There are Christian men who, believing in national as well as individual sins and punishments, think they recognize in the civil wars of Portugal and Spain a Divine retribution for the wantonly shed blood that has stained the thirsty soil of their distant colonies. These consider the division of Holland, the revolutions of France, and the unsettled position of Great Britain herself, as not unconnected with national and colonial transgression. It remains, then, to be seen, whether, profiting by the past, the colonizers of New Zealand will adopt a more merciful, upright, and Christian course than the annals of the past hand down to us; and whether the present inhabitants of that distant land will have to bless, or to look back with bitterness upon the hour when English colonists first set foot on their native soil.

The page of the past, on the subject of colonies, can hardly be read without a soul-sickening emotion of indignation and shame. White men have won over their darker-coloured brethren by pretended kindness; supplanted them by

liquors; embroiled them in wars; and robbed them by pretended treaties. They have defeated them by force, pursued them in their native woods with rifles, and hunted them with blood hounds. And can these things pass unheeded by the righteous Ruler of the skies? Is there no retribution in the stretched-out arm of the Holy One against oppression ! "Envy thou not the oppressor, and choose none of his ways," Prov. iii. 31.

Great Britain, stretching as she does the sceptre of her command over so large a portion of the earth, and exercising control over at least a hundred and fifty millions of human beings, in distant lands, was once like New Zealand, inhabited by a barbarous people. We have little among us now resembling the savage rites of the ancient Britons, and the superstitious and cruel ceremonies of the Druids, burning alive their fellowbeings in figures of wicker work. We regard these things with indifference; and, in like manner, the New Zealander, in years to come, may regard the relations of cannibalism as a part of history alone, setting forth practices long abolished.

Even now, the savage customs of New Zealand are giving way. As yet, the inhabitants of the place may, for the most part, dwell in chimneyless huts, with walls formed of twigs, and roofsof rushes or grass. They may tattoo their bodies, and rub themselves over with grease and red ochre. They may eat fern roots, take their meals in the open air, delight in the slaughter of their enemies, and bake the bodies of their prisoners in the earth for food; but these things must rapidly disappear.

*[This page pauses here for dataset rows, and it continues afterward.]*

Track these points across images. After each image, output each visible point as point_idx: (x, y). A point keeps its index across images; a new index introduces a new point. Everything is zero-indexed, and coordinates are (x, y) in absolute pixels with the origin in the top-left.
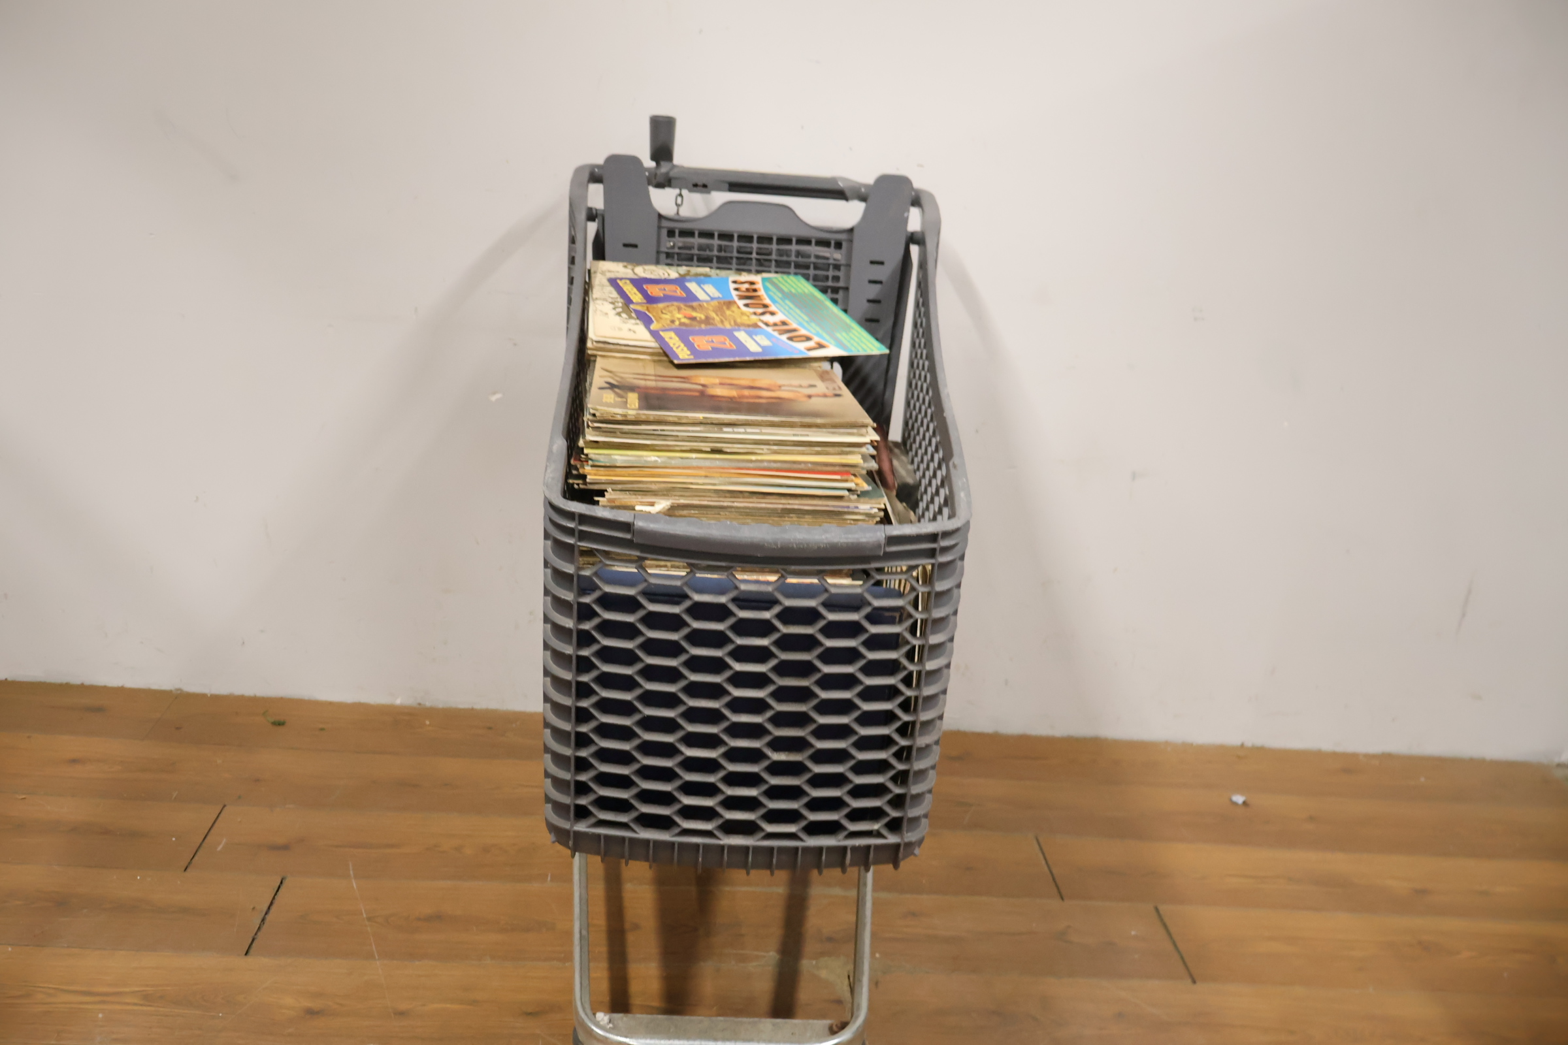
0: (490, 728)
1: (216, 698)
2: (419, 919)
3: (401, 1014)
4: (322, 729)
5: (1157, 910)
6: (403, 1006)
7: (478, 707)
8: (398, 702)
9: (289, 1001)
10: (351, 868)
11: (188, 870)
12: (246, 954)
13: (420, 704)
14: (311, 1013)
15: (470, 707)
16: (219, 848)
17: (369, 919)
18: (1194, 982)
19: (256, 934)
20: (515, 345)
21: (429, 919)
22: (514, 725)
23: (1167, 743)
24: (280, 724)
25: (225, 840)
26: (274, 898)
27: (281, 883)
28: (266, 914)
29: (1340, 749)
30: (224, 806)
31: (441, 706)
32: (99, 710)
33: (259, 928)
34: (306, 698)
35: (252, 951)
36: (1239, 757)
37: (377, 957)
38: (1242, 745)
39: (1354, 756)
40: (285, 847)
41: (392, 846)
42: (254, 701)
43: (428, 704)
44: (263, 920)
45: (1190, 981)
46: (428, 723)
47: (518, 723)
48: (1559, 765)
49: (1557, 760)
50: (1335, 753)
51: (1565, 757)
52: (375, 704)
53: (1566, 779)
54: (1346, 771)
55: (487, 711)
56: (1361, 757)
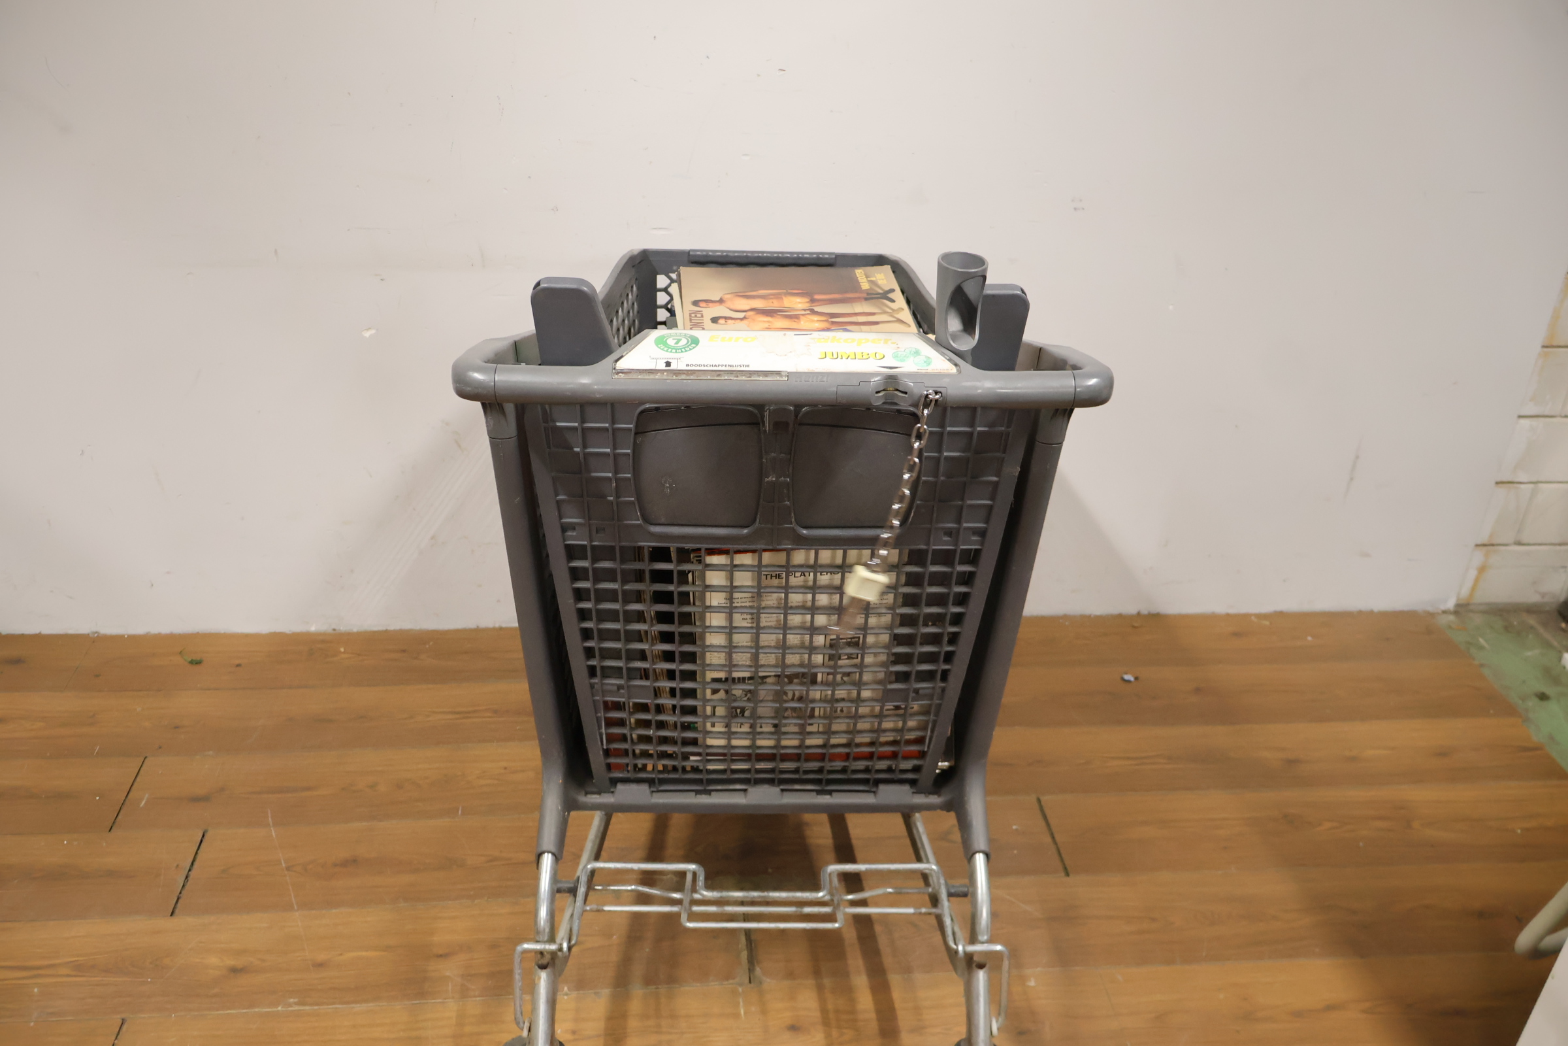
0: (404, 651)
1: (134, 639)
2: (335, 865)
3: (320, 965)
4: (238, 665)
5: (1039, 801)
6: (321, 957)
7: (392, 628)
8: (313, 629)
9: (213, 960)
10: (270, 815)
11: (112, 831)
12: (172, 915)
13: (334, 630)
14: (234, 971)
15: (384, 629)
16: (142, 803)
17: (288, 869)
18: (1067, 874)
19: (180, 893)
20: (382, 280)
21: (345, 863)
22: (427, 646)
24: (197, 663)
25: (147, 796)
26: (196, 853)
27: (203, 836)
28: (190, 870)
29: (1232, 611)
30: (146, 758)
31: (355, 630)
32: (17, 661)
33: (183, 886)
34: (223, 632)
35: (177, 911)
36: (1134, 627)
37: (296, 908)
38: (1139, 614)
39: (1246, 616)
40: (206, 798)
41: (308, 789)
42: (172, 638)
43: (343, 628)
44: (187, 877)
45: (1063, 874)
46: (342, 649)
47: (431, 643)
48: (1444, 612)
49: (1443, 607)
50: (1228, 615)
51: (1450, 604)
52: (290, 633)
53: (1450, 627)
54: (1236, 635)
55: (401, 632)
56: (1253, 618)
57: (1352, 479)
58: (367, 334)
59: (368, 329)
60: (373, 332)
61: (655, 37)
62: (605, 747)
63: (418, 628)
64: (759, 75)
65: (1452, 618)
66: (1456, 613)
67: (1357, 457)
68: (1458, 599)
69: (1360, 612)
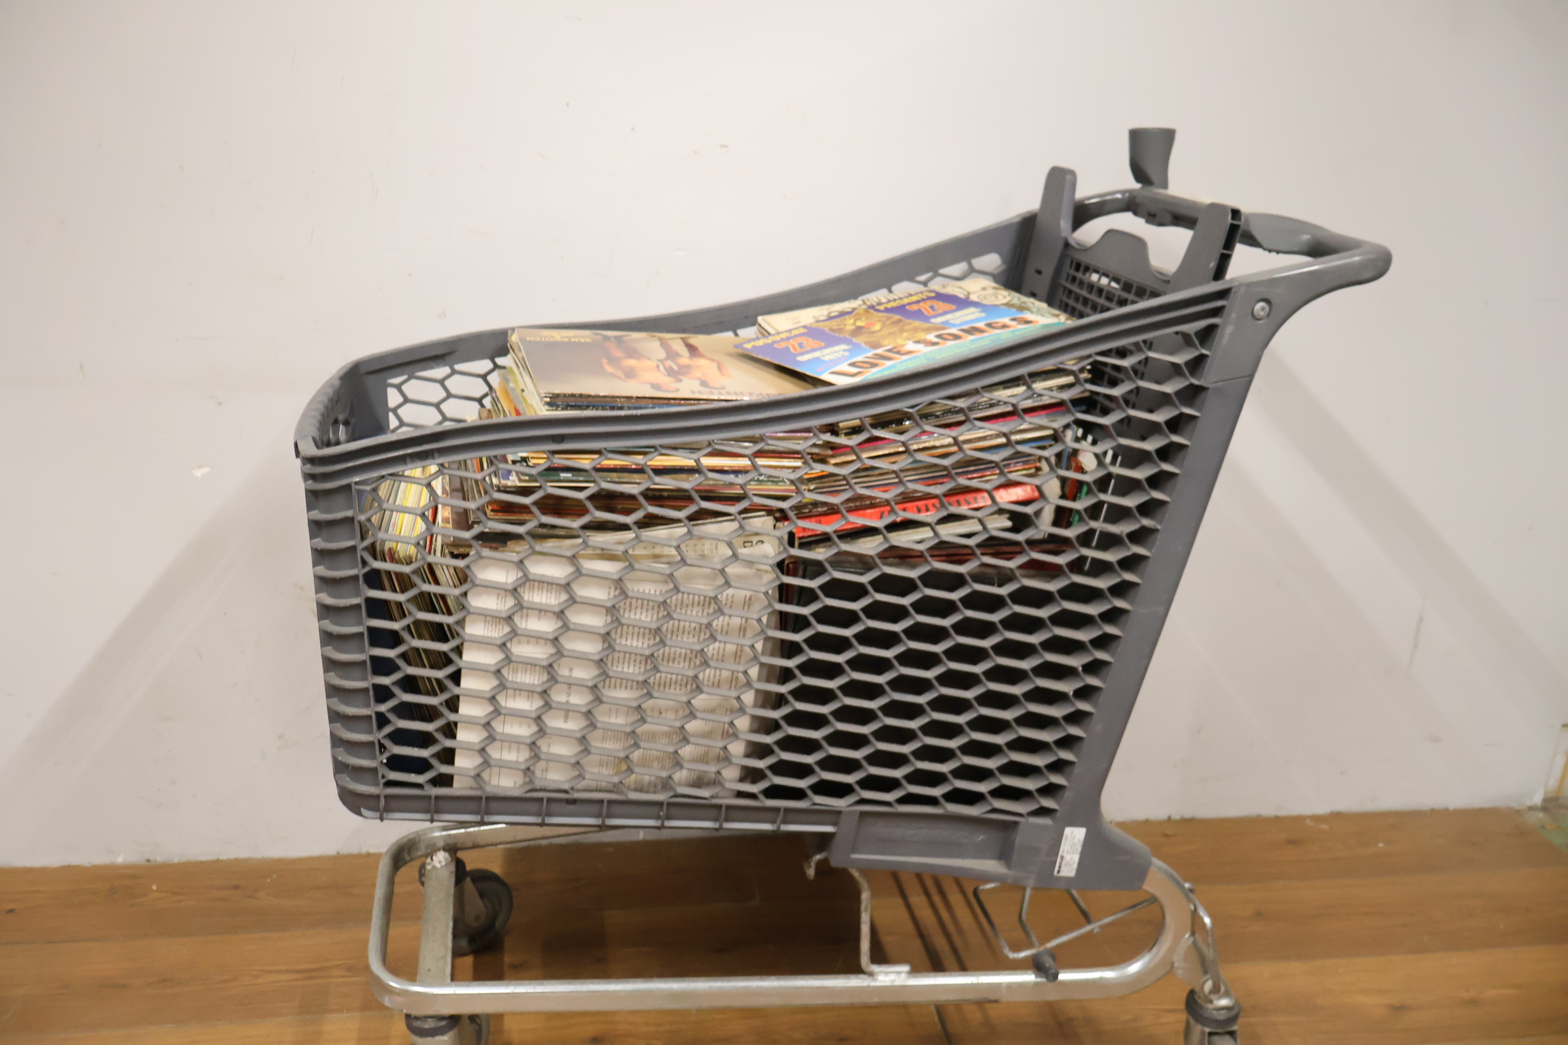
0: (237, 887)
4: (11, 911)
7: (224, 857)
8: (120, 860)
13: (148, 861)
15: (215, 858)
20: (220, 404)
22: (269, 880)
29: (1282, 813)
31: (176, 861)
36: (1166, 835)
39: (1299, 819)
43: (159, 858)
46: (154, 887)
47: (274, 876)
48: (1531, 808)
49: (1529, 803)
50: (1277, 818)
51: (1537, 799)
52: (90, 866)
53: (1543, 827)
54: (1292, 842)
55: (237, 861)
56: (1308, 821)
57: (1416, 646)
58: (199, 473)
59: (200, 467)
60: (206, 470)
61: (568, 104)
63: (259, 856)
64: (695, 152)
65: (1541, 815)
66: (1544, 809)
67: (1421, 620)
68: (1546, 793)
69: (1433, 811)
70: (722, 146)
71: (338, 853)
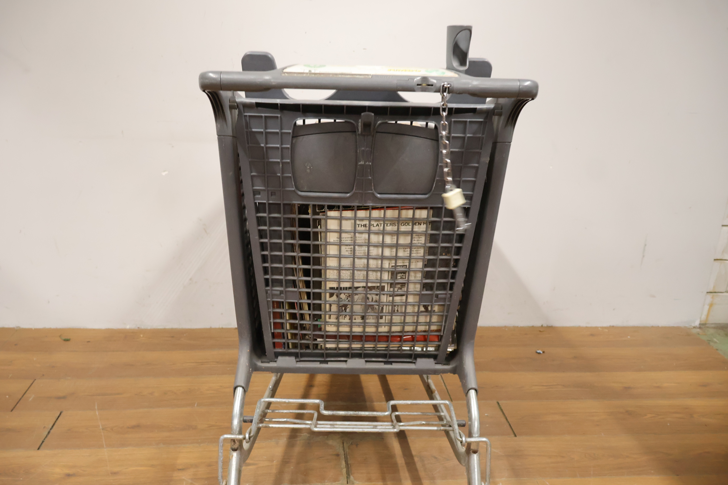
0: (173, 337)
1: (37, 330)
2: (128, 428)
3: (114, 473)
4: (89, 342)
5: (498, 403)
6: (116, 469)
7: (167, 328)
8: (128, 327)
9: (57, 470)
10: (96, 405)
11: (13, 411)
12: (39, 449)
13: (138, 328)
14: (69, 475)
15: (164, 328)
16: (30, 399)
17: (103, 429)
18: (516, 436)
19: (44, 439)
20: (173, 147)
21: (133, 427)
22: (185, 335)
23: (505, 327)
24: (67, 340)
25: (33, 396)
26: (55, 422)
27: (60, 414)
28: (51, 429)
29: (589, 325)
30: (35, 380)
31: (149, 328)
33: (47, 436)
34: (82, 328)
35: (41, 448)
36: (540, 331)
37: (105, 447)
38: (542, 326)
39: (596, 328)
40: (64, 398)
41: (118, 394)
42: (56, 330)
43: (143, 327)
44: (49, 433)
45: (513, 435)
46: (142, 336)
47: (187, 333)
48: (694, 327)
49: (693, 325)
50: (587, 327)
51: (697, 323)
52: (116, 329)
53: (698, 334)
54: (592, 335)
55: (172, 329)
56: (599, 328)
57: (643, 256)
58: (164, 174)
59: (164, 171)
60: (166, 173)
61: (306, 33)
62: (272, 331)
63: (181, 327)
64: (354, 51)
65: (698, 330)
66: (700, 328)
67: (645, 245)
68: (700, 321)
69: (652, 327)
70: (364, 49)
71: (211, 327)
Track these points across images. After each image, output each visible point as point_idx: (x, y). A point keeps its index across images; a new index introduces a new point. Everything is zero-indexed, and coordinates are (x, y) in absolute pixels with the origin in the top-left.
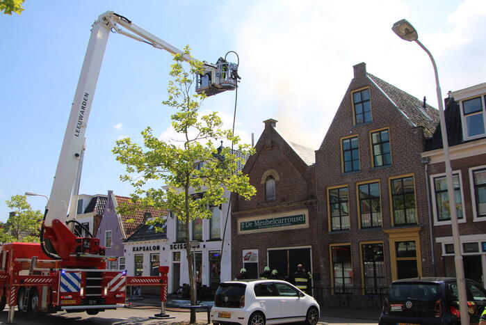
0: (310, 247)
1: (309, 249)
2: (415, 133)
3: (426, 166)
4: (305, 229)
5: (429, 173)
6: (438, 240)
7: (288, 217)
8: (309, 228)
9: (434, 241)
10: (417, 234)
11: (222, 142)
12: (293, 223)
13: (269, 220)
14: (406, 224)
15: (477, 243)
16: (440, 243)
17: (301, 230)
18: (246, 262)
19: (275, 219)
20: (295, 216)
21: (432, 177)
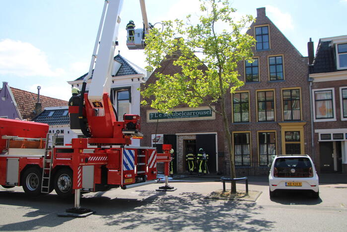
0: (216, 133)
1: (215, 134)
2: (303, 60)
3: (311, 83)
4: (212, 121)
5: (313, 88)
6: (316, 131)
7: (196, 111)
8: (216, 120)
9: (314, 131)
10: (302, 127)
11: (119, 51)
12: (200, 116)
13: (179, 112)
14: (292, 120)
15: (343, 134)
16: (318, 133)
17: (208, 121)
18: (154, 143)
19: (184, 112)
20: (203, 111)
21: (313, 90)
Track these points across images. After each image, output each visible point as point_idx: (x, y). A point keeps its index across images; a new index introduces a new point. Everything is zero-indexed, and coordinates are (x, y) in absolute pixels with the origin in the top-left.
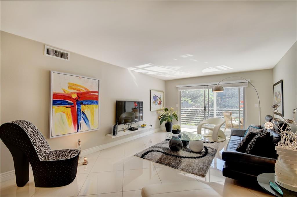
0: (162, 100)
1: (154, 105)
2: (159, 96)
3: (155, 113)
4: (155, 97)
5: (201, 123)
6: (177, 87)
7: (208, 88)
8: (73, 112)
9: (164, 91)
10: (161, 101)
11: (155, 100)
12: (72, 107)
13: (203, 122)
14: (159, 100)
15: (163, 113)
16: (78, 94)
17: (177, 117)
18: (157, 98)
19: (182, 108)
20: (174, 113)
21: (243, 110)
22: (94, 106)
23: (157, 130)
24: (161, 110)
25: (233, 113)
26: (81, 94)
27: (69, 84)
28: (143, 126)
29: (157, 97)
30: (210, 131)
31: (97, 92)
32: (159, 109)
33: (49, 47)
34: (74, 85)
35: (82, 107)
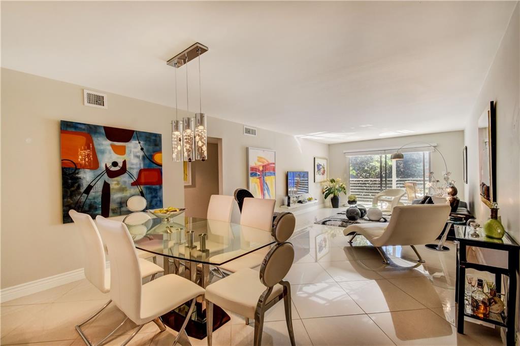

At present, New Zealanders, in the interior of their country, clothe themselves with mats and rushes, sticking feathers in their hair; use implements, whose handles are frequently formed of human bones; cut themselves with knives on the return of their chiefs from warlike expeditions ; join noses, and weep and howl, in parting with their friends; and practise a hundred other strange customs which must give way before the influence of civilization. Every year will effect new changes, and every generation destroy, for ever, usages that now form a part of the character of the people.